Department of Hand Surgery, Sheba Medical Center, Affiliated with Sackler School of Medicine, Tel Aviv University, Ramat Gan, Israel.

Published: January 2023

AI Article Synopsis

  • The study explores a new surgical method to access the anterior division of the axillary nerve (ADAN) in patients with isolated axillary nerve injuries, focusing on a deltoid-splitting approach for dissection.
  • Involving nine patients, the clinical investigation included nerve grafting and muscle transfer techniques to repair the nerve damage, successfully demonstrating the anatomy and trajectory of the ADAN.
  • Results showed effective reinnervation with varying muscle strength post-surgery, indicating that this new approach is a practical option for treating such nerve injuries.

Article Abstract

Purpose: In cases of isolated paralysis of the axillary nerve, dissection of the distal stump at the posterior deltoid border can be difficult because of scarring from an injury or previous surgery.
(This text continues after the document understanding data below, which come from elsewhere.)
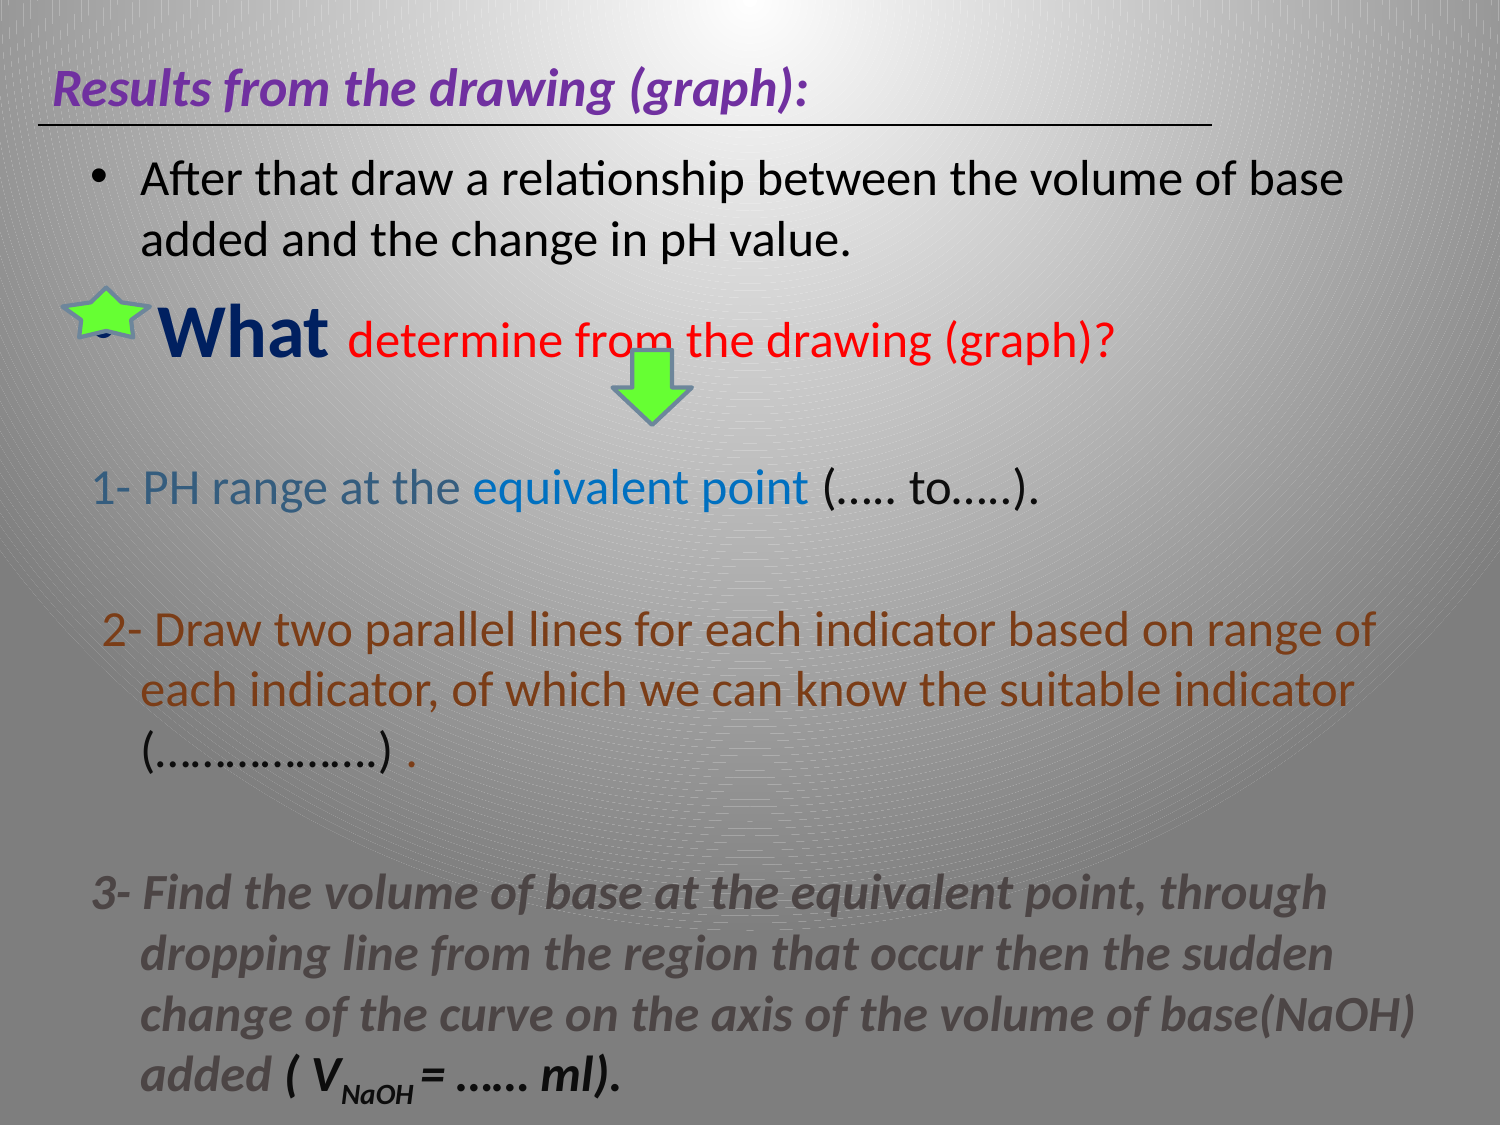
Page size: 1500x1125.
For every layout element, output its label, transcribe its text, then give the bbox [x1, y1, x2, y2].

text_box [60, 285, 152, 340]
text_box [610, 347, 694, 427]
title Results from the drawing (graph): [37, 45, 1425, 125]
list After that draw a relationship between the volume of base added and the change in pH value. What determine from the drawing (graph)? 1- PH range at the equivalent point (….. to…..). 2- Draw two parallel lines for each indicator based on range of each indicator, of which we can know the suitable indicator (……………….) . 3- Find the volume of base at the equivalent point, through dropping line from the region that occur then the sudden change of the curve on the axis of the volume of base(NaOH) added ( VNaOH = …… ml). [75, 137, 1500, 1125]
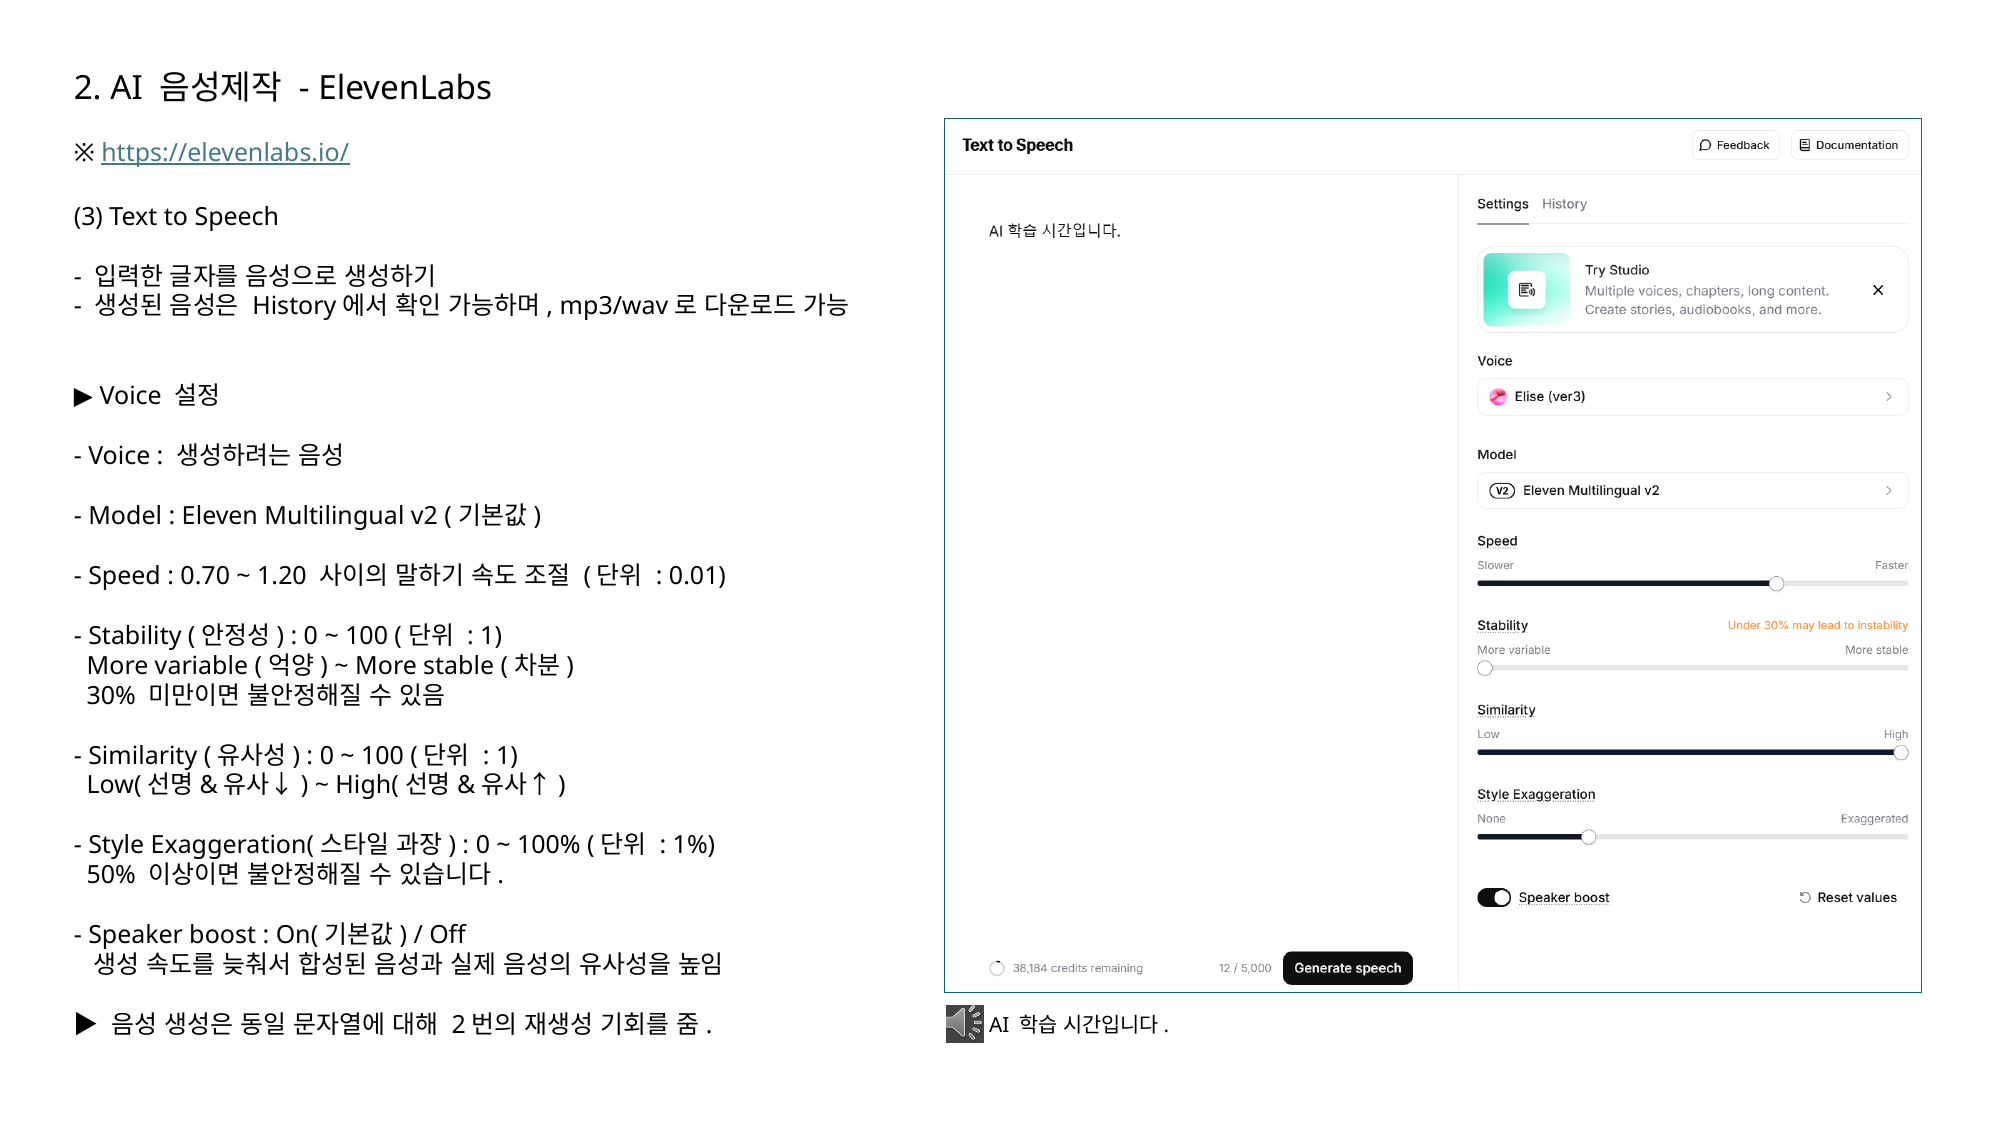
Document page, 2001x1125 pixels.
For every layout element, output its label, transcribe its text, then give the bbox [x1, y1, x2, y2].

picture [944, 117, 1923, 994]
text_box 2. AI 음성제작 - ElevenLabs ※ https://elevenlabs.io/ (3) Text to Speech - 입력한 글자를 음성으로 생성하기 - 생성된 음성은 History에서 확인 가능하며, mp3/wav로 다운로드 가능 ▶ Voice 설정 - Voice : 생성하려는 음성 - Model : Eleven Multilingual v2 (기본값) - Speed : 0.70 ~ 1.20 사이의 말하기 속도 조절 (단위 : 0.01) - Stability (안정성) : 0 ~ 100 (단위 : 1) More variable (억양) ~ More stable (차분) 30% 미만이면 불안정해질 수 있음 - Similarity (유사성) : 0 ~ 100 (단위 : 1) Low(선명&유사↓) ~ High(선명&유사↑) - Style Exaggeration(스타일 과장) : 0 ~ 100% (단위 : 1%) 50% 이상이면 불안정해질 수 있습니다. - Speaker boost : On(기본값) / Off 생성 속도를 늦춰서 합성된 음성과 실제 음성의 유사성을 높임 ▶ 음성 생성은 동일 문자열에 대해 2번의 재생성 기회를 줌. [58, 58, 1920, 1046]
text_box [944, 1003, 1237, 1045]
To overcome this, we propose dissecting the anterior division of the axillary nerve (ADAN) using a deltoid-splitting approach. We investigated the anatomy of the ADAN as it pertains to the transdeltoid approach and report the clinical application of this approach in 9 patients with isolated axillary nerve injury.

Methods: The axillary nerve and its branches were dissected in 9 fresh cadaver specimens. In the clinical series, 1 patient with a lesion confined to the ADAN underwent nerve grafting. In the remaining 8 patients, the ADAN was repaired by transferring the triceps lower medial head and anconeus (TLMA) motor branch via a single-incision or double-incision posterior arm approach.

Results: The posterior division of the axillary nerve does not travel around the humerus. It innervated the posterior deltoid and teres minor muscles. At the posterior margin of the humerus, the ADAN ran adjacent to the teres minor tendon. The ADAN's trajectory on the lateral side of the humerus was 65 mm (SD ± 8 mm) from the midpoint of the acromion. One centimeter from the origin, the ADAN offered a prominent branch to the middle deltoid and wound around the humerus anteriorly at the surgical neck just distal to the infraspinatus tendon. A transdeltoid approach was feasible in all our patients. The TLMA was reached without any tension in the ADAN. Middle deltoid strength in 1 patient who had received a graft scored M3, while anterior and middle deltoid strength in the remaining patients who underwent nerve transfers scored M4.

Conclusions: With axillary nerve lesions, reinnervation of the ADAN is a priority. The transdeltoid approach between the posterior and middle deltoid offers a direct and feasible approach to the ADAN.

Type Of Study/level Of Evidence: Therapeutic V.